Gli esperti convergono sul fatto che la tecnologia digitale abbia un ruolo di primo piano nella lotta al climate change. Innumerevoli sono, ad esempio, le applicazioni dei Big Data e dell’Intelligenza Artificiale. Come evidenzia un recente report pubblicato dalla Cornell University, grazie ai sistemi di intelligenza artificiale è possibile fare analisi predittiva sulle condizioni meteo finalizzata all’ottimizzazione del consumo delle energie da fonte rinnovabile, come l’eolica o la solare. Allo stesso tempo, il machine learning può essere utilizzato nella gestione dei trasporti urbani per un’ottimizzazione dei consumi, con impatti significativi rispetto alle emissioni di CO2, così come – con lo stesso obiettivo – nella gestione dei sistemi di gestione dell’energia elettrica, in combinazione ad approcci basati su smart grid.
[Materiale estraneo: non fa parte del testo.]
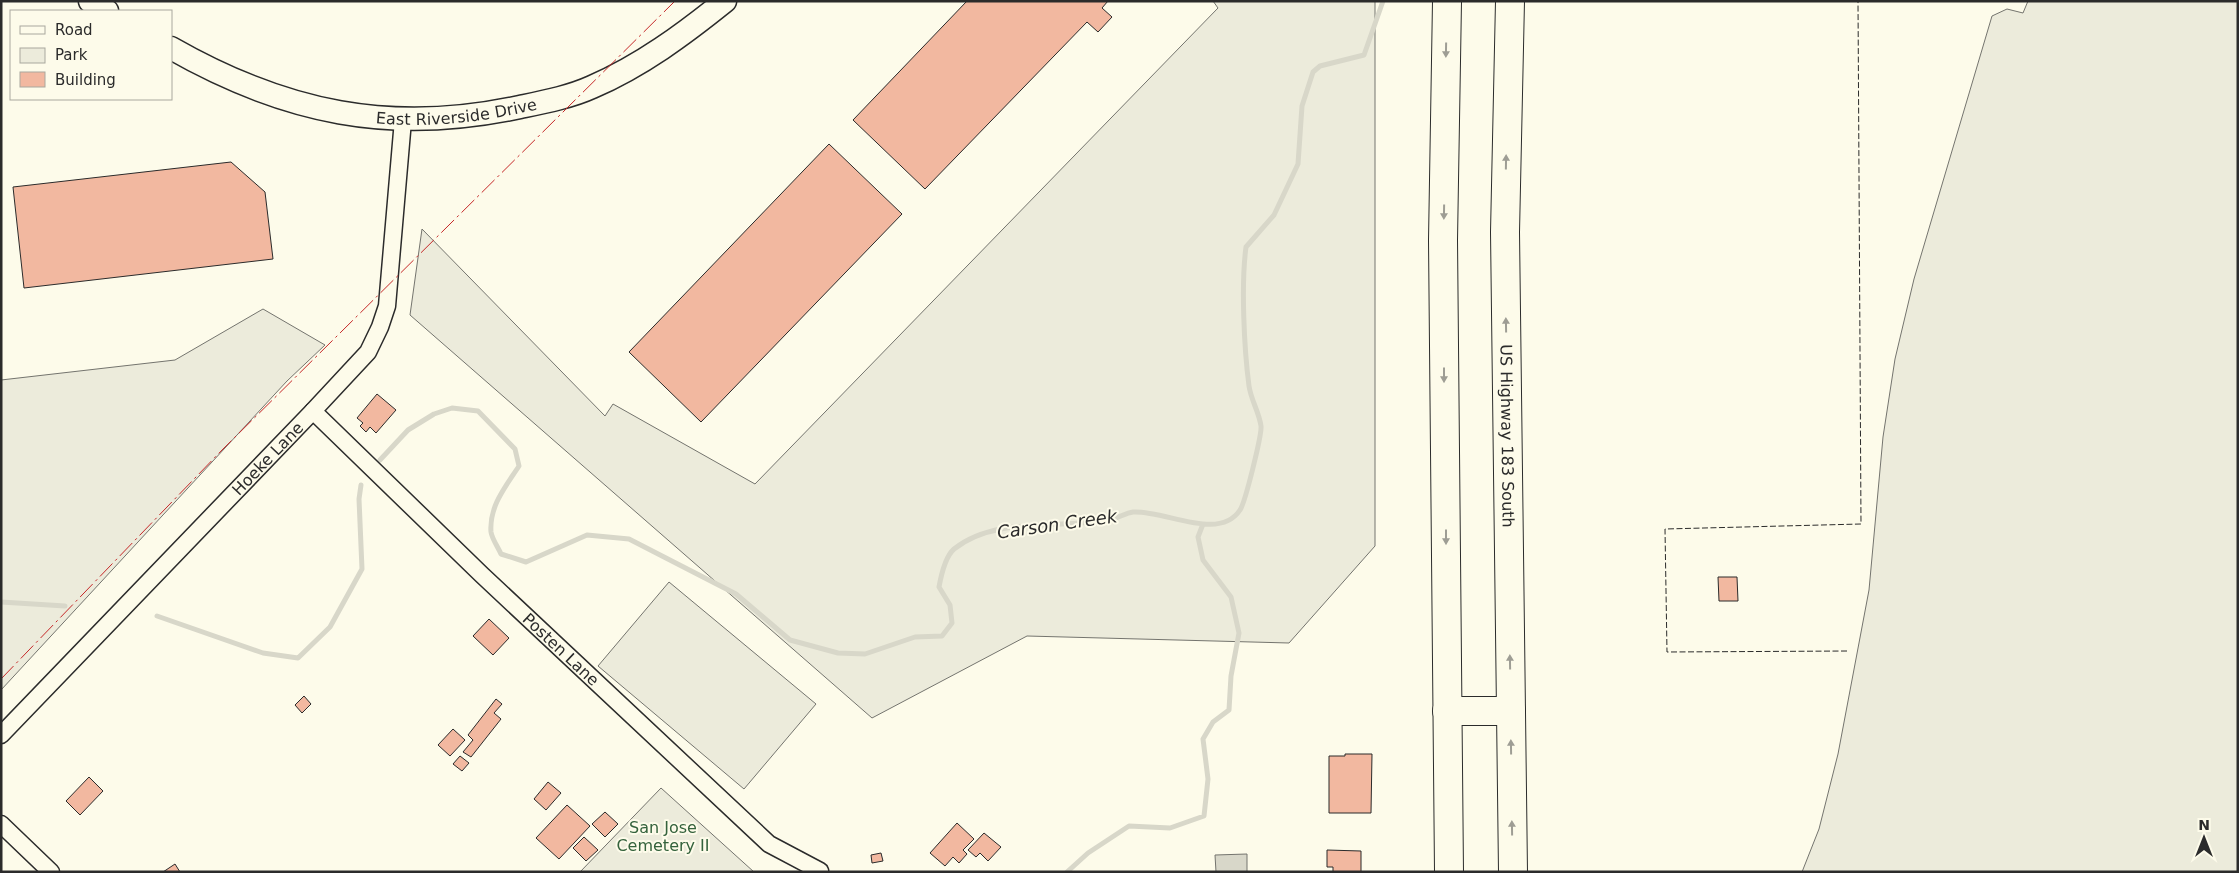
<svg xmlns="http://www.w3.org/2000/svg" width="2239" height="873" font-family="'DejaVu Sans',sans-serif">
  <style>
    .green { fill: #ecebdb; stroke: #74746e }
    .water { fill: #d8d7c9; stroke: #74746e }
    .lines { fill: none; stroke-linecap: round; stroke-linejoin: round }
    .stream { stroke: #d8d7c9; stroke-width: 5 }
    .building { fill: #f2b8a0; stroke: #2b2b2b }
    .street-casing { stroke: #2b2b2b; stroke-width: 19 }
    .secondary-casing { stroke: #2b2b2b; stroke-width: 25 }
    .highway-casing { stroke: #2b2b2b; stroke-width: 30 }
    .street { stroke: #fdfbea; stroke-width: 16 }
    .secondary { stroke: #fdfbea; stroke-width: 22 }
    .highway { stroke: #fdfbea; stroke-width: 28 }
    .fence { stroke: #2b2b2b; stroke-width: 1; stroke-dasharray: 6 2.5; stroke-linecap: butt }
    .power { stroke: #c62828; stroke-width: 1; stroke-dasharray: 18 4 2.5 4; stroke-linecap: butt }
    .oneway { fill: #9e9d94 }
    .labels { text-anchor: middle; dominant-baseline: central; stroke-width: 4; stroke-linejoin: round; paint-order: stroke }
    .street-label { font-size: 16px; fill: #2b2b2b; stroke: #fdfbea }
    .park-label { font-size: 16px; fill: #34623c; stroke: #fdfbea }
    .water-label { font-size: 18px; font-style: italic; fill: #2b2b2b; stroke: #fdfbea }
  </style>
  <rect width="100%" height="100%" fill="#fdfbea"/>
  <path class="green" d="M 1213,1 L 1375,1 L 1375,546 L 1289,643 L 1027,636 L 872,718 L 410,315 L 422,229 L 605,416 L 613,404 L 755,484 L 1218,8 Z
    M 2028,1 L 2238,1 L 2238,872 L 1802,872 L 1819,829 L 1838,754 L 1869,590 L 1883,437 L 1895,359 L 1914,279 L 1992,16 L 2007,9 L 2023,13 Z
    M 263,309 L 325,345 L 287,381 L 1,690 L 1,380 L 175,360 Z
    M 669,582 L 816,704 L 744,789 L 598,666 Z
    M 661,788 L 754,872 L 580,872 Z"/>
  <path class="water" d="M 1247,854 L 1247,872 L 1216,872 L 1215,855 Z"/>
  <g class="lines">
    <path class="stream" d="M 380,460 L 408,430 L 434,414 L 452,408 L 478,411 L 515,449 L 519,466 C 506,486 489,506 491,532 C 492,539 498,547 501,554 L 526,562 L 587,535 L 629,539 L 736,594 L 790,640 L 838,653 L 865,654 L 915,637 L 942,636 L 952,623 L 950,605 L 939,587 C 941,576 946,556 954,549 C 995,516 1060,529 1108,520 C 1117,519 1125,513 1133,512 C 1165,510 1219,542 1240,510 C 1245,503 1262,435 1261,426 C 1259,412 1251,400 1249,386 C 1244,348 1241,284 1246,247 L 1274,215 L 1298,164 L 1302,106 L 1313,72 L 1320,66 L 1364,55 L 1383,1
      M 1,602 L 65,606
      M 157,616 L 263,653 L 298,658 L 330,627 L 362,569 L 359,499 L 361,485
      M 1067,872 L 1088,853 L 1129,826 L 1170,828 L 1204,816 L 1208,779 L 1203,739 L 1213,722 L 1229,710 L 1231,676 L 1239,633 L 1231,597 L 1203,560 L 1198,537 L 1203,524"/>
  </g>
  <path class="building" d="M 967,1 L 1108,1 L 1102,8 L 1112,17 L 1098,32 L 1087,22 L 925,189 L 853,120 Z
    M 829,144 L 902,214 L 701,422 L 629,352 Z
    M 231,162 L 265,192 L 273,259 L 24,288 L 13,187 Z
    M 377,394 L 396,410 L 376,433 L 370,427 L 366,432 L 360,426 L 363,423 L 357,418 Z
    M 1718,577 L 1737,577 L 1738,601 L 1719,601 Z
    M 489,619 L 509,638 L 493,655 L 473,636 Z
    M 304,696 L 311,704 L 302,713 L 295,705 Z
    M 496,699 L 502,704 L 494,713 L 501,719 L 471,757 L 463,752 L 473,740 L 468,735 Z
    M 453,729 L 465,740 L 450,756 L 438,745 Z
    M 1345,754 L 1372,754 L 1371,813 L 1329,813 L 1329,756 L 1345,756 Z
    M 460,756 L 469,763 L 462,771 L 453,764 Z
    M 89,777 L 103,791 L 80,815 L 66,801 Z
    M 548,782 L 561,793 L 546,810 L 534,799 Z
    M 567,805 L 590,826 L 559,859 L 536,838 Z
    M 605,812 L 618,824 L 605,837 L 592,824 Z
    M 957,823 L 974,839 L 963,850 L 967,854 L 959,863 L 953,857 L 945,866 L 930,853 Z
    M 984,833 L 1001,847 L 988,861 L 980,853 L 976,857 L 968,850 Z
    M 584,837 L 598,850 L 586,861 L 573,848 Z
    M 1327,850 L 1361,851 L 1361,872 L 1333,872 L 1333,867 L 1327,867 Z
    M 881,853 L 883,861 L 872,863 L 871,855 Z
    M 175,864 L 180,872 L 163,872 Z"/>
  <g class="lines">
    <g class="street-casing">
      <g id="street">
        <path id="s1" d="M 313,411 L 482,575 L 769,844 L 820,871"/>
        <path id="s2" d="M 1,735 L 313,411 L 368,352 L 380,327 L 387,306 L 403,120"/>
        <path d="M 1,824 L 51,872"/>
      </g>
    </g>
    <g class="secondary-casing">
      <g id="secondary">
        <path d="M 90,1 L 107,11"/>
        <path id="s3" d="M 171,48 C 285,113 391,135 520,107 C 544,102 570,97 592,87 C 641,66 684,34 725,1"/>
      </g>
    </g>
    <g class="highway-casing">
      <g id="highway">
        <path d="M 1447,1 L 1443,240 L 1449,872"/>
        <path id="s4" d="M 1510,1 L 1505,232 L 1513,872"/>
        <path d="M 1447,711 L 1511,711"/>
      </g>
    </g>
    <use href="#street" class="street"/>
    <use href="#secondary" class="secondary"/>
    <use href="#highway" class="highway"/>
    <path class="fence" d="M 1847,651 L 1667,652 L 1665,529 L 1861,524 L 1858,1"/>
    <path class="power" d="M 1,679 L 223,449 L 675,1"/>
  </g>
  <defs><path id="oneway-solid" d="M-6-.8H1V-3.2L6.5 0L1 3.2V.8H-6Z" transform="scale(1.25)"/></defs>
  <g class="oneway">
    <use href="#oneway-solid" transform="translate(1446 50) rotate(91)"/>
    <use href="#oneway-solid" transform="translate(1506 162) rotate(-89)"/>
    <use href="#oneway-solid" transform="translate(1444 212) rotate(91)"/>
    <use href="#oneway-solid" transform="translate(1506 325) rotate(-91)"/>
    <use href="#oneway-solid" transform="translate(1444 375) rotate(90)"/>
    <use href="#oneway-solid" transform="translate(1446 537) rotate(90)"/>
    <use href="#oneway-solid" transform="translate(1510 662) rotate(-91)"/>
    <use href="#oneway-solid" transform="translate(1511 747) rotate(-91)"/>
    <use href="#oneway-solid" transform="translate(1512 828) rotate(-91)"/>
  </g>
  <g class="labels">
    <g class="street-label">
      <text stroke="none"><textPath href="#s3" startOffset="299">East Riverside Drive</textPath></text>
      <text stroke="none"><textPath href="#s4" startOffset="435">US Highway 183 South</textPath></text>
      <text stroke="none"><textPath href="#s2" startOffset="384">Hoeke Lane</textPath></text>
      <text stroke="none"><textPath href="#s1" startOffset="344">Posten Lane</textPath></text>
    </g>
    <g class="park-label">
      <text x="663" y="827">San Jose<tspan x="663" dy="18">Cemetery II</tspan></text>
    </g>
    <g class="water-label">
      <text transform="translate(1057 524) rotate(-8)">Carson Creek</text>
    </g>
  </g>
  <rect width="2239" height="873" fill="none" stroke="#2b2b2b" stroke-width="5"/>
  <rect x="10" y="10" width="162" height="90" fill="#fdfbea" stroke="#a9a89e"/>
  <rect x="20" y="26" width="25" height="8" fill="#fdfbea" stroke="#a9a89e"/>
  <text x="55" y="35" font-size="15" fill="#2b2b2b">Road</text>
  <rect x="20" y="48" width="25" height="15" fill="#ecebdb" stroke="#a9a89e"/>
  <text x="55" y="60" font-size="15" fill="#2b2b2b">Park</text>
  <rect x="20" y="72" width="25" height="15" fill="#f2b8a0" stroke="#a9a89e"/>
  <text x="55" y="85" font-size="15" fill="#2b2b2b">Building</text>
  <g transform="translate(2204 838)" stroke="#fdfbea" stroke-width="4" paint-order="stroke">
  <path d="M0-4L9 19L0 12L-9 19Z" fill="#2b2b2b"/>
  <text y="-8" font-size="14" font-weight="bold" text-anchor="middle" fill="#2b2b2b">N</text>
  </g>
</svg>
Ancora, l’Intelligenza Artificiale sarà un componente fondamentale per i processi di Solar Geoengineering. In combinazione con l’Internet of Things e la sensoristica diffusa, inoltre, big data ed intelligenza artificiale sono strumenti chiave per la gestione dei processi di controllo delle emissioni, rappresentando alleati fondamentali nelle strategie di decarbonizzazione.
In tale ambito, iniziano ad affermarsi anche sperimentazioni avanzate che vedono nelle distributed ledger technology strumenti di supporto all’economia circolare. Le DLT – attraverso la tokenizzazione dei rifiuti – possono infatti essere utilizzate per gestire in maniera efficace i processi di smaltimento e recupero delle materie prime e delle materie prime seconde, con impatti significativi sui livelli di emissione e conseguentemente sul clima.
Ancora: il cloud computing può essere un alleato importante nella lotta ai cambiamenti climatici, centralizzandone i consumi e migrando verso datacenter green.